Vive les Crétois et les Grecs… Puisse ce peuple simple échapper à l’influence du parti malveillant à son égard. Le destin s’accomplira de lui-même… Et tous les Grecs et les Crétois, malgré qu’il soit déjà tard, descendront sur le champ de bataille commun… Ils y viendront lorsque les sentiments naturels du peuple prendront le dessus sur les politiciens myopes et timides. Ils ne feront pas cela pour nous… Nous mènerons à bien notre affaire, sans eux… Ils sortiront pour eux-mêmes, pour leurs propres intérêts, comme les Serbes sortirent, comme les Roumains sortirent, après être demeurés longuement indécis. Ils descendront sur le champ de bataille commun, et la Russie les défendra pour son propre profit moral, pour apaiser les discordes au sein de la grande Église d’Orient.
L’histoire a marié la Russie et la Grèce dans une union spirituelle, et la dissolution de ce mariage serait mortelle pour les deux parties, si pas aujourd’hui, dans un lointain avenir.
«Et les Phanariotes?», me demandera-t-on? La question des Phanariotes n’est pas aussi simple que d’aucuns le pensent. La question des Phanariotes est une question difficile, très difficile.

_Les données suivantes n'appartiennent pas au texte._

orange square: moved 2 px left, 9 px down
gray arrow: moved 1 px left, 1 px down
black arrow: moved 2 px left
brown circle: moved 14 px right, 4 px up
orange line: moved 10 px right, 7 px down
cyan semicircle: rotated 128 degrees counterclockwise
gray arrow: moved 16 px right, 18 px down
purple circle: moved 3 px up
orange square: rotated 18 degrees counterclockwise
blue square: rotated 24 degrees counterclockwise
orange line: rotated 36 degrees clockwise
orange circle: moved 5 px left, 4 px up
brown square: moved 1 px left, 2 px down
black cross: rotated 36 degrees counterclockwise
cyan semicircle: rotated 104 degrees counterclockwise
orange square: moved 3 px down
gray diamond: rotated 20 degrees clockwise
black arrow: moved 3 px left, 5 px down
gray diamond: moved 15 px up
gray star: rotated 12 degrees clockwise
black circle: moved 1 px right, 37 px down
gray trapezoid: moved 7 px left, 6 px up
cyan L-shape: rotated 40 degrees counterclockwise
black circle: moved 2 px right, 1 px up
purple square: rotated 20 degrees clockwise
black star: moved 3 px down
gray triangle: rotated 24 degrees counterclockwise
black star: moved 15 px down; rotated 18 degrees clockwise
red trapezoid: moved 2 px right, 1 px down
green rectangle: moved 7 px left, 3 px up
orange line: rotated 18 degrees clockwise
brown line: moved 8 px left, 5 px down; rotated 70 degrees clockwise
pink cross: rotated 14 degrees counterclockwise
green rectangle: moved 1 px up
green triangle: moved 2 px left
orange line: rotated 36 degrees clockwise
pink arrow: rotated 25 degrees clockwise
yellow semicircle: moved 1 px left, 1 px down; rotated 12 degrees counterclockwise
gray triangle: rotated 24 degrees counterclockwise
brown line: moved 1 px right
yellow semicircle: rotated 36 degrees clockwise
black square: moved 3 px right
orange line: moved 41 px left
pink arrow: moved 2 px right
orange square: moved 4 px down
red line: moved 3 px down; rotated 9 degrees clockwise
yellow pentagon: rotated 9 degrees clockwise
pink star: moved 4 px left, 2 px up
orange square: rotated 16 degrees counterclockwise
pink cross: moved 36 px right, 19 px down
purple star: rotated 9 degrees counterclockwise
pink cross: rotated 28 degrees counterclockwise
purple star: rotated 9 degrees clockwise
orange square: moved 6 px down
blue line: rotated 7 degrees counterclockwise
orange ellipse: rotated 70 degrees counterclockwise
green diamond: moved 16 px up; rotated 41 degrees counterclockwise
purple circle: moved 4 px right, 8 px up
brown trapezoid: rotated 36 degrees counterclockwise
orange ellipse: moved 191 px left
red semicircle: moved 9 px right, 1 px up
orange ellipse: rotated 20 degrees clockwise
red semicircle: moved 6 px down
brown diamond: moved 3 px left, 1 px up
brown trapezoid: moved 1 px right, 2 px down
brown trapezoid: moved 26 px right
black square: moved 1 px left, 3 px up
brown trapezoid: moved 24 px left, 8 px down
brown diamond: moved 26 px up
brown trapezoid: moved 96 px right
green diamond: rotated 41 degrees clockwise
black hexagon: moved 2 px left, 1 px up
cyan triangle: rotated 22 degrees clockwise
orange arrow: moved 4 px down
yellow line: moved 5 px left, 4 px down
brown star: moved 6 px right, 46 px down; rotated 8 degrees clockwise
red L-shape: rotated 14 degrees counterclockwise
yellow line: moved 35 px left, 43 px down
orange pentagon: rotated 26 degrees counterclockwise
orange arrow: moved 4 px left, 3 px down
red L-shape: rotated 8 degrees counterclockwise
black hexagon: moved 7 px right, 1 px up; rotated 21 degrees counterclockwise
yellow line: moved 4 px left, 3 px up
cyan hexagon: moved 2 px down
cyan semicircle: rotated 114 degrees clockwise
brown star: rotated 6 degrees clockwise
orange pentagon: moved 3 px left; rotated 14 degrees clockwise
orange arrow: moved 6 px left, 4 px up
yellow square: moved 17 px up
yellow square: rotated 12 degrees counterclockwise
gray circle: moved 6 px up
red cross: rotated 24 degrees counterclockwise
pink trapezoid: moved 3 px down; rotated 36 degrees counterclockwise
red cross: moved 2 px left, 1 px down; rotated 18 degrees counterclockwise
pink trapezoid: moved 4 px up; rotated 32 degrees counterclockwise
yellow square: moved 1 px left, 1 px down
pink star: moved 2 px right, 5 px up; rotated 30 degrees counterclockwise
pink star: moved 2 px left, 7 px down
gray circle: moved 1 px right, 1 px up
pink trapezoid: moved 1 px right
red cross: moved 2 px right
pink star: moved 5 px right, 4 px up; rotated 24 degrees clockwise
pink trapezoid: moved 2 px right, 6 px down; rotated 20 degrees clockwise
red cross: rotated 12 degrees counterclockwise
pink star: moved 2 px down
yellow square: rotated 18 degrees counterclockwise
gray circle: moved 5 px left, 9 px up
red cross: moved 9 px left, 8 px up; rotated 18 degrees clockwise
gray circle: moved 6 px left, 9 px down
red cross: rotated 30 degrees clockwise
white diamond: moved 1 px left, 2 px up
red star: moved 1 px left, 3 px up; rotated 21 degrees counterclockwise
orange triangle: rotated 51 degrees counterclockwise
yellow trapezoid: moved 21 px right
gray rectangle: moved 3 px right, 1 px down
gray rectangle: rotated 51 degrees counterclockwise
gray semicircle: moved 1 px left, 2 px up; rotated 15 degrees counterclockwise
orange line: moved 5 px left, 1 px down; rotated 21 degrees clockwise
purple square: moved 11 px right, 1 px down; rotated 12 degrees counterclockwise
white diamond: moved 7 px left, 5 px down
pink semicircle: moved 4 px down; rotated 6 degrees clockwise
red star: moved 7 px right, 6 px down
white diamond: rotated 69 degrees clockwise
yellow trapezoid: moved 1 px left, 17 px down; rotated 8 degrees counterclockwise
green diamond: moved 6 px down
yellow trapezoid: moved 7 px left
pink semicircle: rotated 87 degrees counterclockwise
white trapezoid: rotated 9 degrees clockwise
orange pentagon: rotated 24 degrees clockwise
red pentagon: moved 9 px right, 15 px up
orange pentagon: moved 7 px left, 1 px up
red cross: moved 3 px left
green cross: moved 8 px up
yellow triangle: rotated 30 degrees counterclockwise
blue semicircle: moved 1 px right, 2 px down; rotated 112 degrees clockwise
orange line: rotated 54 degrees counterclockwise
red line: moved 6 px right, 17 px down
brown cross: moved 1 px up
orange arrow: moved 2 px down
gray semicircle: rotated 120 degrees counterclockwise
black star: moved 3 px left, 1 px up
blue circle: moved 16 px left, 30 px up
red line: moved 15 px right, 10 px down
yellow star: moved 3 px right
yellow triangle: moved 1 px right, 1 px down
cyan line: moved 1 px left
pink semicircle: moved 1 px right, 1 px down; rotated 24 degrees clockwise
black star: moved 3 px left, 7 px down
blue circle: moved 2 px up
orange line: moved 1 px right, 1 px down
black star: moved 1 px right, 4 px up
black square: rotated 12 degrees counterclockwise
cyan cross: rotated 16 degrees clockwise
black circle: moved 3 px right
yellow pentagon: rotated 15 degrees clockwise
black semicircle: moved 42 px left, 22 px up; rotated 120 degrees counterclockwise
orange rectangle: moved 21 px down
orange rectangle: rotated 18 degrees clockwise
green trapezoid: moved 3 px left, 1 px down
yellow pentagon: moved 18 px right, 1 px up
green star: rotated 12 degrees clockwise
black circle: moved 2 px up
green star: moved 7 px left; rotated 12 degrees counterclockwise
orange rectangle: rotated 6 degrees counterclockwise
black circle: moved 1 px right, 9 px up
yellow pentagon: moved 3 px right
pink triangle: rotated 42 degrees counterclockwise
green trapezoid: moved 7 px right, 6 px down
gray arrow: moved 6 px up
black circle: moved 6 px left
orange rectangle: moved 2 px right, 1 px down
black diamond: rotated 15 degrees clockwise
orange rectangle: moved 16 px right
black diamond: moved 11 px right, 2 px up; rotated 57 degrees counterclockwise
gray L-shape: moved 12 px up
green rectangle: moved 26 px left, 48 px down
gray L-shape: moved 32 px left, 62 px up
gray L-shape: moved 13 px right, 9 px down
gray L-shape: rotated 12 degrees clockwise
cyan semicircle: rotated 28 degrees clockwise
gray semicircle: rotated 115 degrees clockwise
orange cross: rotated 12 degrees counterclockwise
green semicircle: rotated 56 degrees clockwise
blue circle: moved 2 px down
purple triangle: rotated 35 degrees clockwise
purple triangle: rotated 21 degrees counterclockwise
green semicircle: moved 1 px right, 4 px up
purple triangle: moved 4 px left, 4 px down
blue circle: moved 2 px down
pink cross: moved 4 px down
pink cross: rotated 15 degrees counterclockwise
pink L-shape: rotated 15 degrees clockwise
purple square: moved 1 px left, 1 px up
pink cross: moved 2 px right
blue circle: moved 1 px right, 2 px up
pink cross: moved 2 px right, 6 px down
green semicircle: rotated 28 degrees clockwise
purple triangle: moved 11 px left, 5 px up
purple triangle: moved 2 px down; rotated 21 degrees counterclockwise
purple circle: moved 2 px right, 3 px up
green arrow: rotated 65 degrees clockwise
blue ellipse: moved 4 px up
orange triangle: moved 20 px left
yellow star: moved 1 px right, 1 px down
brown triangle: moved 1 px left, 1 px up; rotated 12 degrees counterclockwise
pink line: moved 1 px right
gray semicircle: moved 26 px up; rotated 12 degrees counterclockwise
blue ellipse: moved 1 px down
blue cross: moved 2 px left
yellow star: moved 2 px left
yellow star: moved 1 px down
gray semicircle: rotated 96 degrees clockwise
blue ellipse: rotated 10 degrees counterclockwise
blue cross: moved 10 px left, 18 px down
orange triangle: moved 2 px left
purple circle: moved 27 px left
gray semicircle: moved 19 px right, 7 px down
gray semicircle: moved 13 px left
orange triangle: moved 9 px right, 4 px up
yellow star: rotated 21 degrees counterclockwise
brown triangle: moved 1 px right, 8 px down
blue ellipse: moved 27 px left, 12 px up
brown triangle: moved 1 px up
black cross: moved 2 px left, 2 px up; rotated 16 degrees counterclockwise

Il n’est pas opportun d’entrer ici dans ses détails. Je dirai simplement que soit nous n’y voyons goutte, soit nous l’ignorons délibérément. Je ne puis affirmer qu’une chose : les Phanariotes sont les principaux défenseurs, dans le sens orthodoxe du terme, de l’hellénisme en Orient, et dès lors que nous serons proches d’eux, ils deviendront nos amis les plus sûrs, mais, dis-je, quand nous serons très proches.